** RECORDS FOR PROCESSING **
####################

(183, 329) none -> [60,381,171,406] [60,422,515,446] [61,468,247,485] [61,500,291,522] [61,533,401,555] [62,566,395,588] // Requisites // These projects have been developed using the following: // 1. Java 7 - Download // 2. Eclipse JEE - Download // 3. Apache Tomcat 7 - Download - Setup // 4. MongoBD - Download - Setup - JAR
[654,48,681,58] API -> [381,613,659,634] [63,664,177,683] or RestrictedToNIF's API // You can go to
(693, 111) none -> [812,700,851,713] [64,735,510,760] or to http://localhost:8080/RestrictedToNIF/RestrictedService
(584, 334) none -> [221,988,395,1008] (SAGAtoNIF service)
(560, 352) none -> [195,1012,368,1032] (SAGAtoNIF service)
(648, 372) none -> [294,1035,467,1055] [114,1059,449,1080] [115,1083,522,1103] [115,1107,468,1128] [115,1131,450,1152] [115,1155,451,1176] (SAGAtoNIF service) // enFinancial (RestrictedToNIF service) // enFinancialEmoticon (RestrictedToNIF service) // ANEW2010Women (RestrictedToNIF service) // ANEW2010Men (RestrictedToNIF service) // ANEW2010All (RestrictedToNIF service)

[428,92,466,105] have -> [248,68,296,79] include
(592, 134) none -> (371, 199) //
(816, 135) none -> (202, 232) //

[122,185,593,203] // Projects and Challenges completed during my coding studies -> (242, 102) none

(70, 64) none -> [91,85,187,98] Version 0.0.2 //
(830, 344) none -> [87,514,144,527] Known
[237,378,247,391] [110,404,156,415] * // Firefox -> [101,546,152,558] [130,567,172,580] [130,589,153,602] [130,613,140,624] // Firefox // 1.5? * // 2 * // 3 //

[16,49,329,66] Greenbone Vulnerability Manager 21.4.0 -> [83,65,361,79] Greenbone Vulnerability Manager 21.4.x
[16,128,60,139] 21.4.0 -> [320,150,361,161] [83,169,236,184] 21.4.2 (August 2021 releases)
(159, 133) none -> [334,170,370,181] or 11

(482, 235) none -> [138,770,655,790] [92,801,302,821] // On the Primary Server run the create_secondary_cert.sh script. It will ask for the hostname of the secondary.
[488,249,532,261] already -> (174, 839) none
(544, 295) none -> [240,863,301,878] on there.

####################

** ABOUT THIS EXERCISE **
Among the lines above, find those with the word "have" and list them.

** RESULT **
(183, 329) none -> [60,381,171,406] [60,422,515,446] [61,468,247,485] [61,500,291,522] [61,533,401,555] [62,566,395,588] // Requisites // These projects have been developed using the following: // 1. Java 7 - Download // 2. Eclipse JEE - Download // 3. Apache Tomcat 7 - Download - Setup // 4. MongoBD - Download - Setup - JAR
[428,92,466,105] have -> [248,68,296,79] include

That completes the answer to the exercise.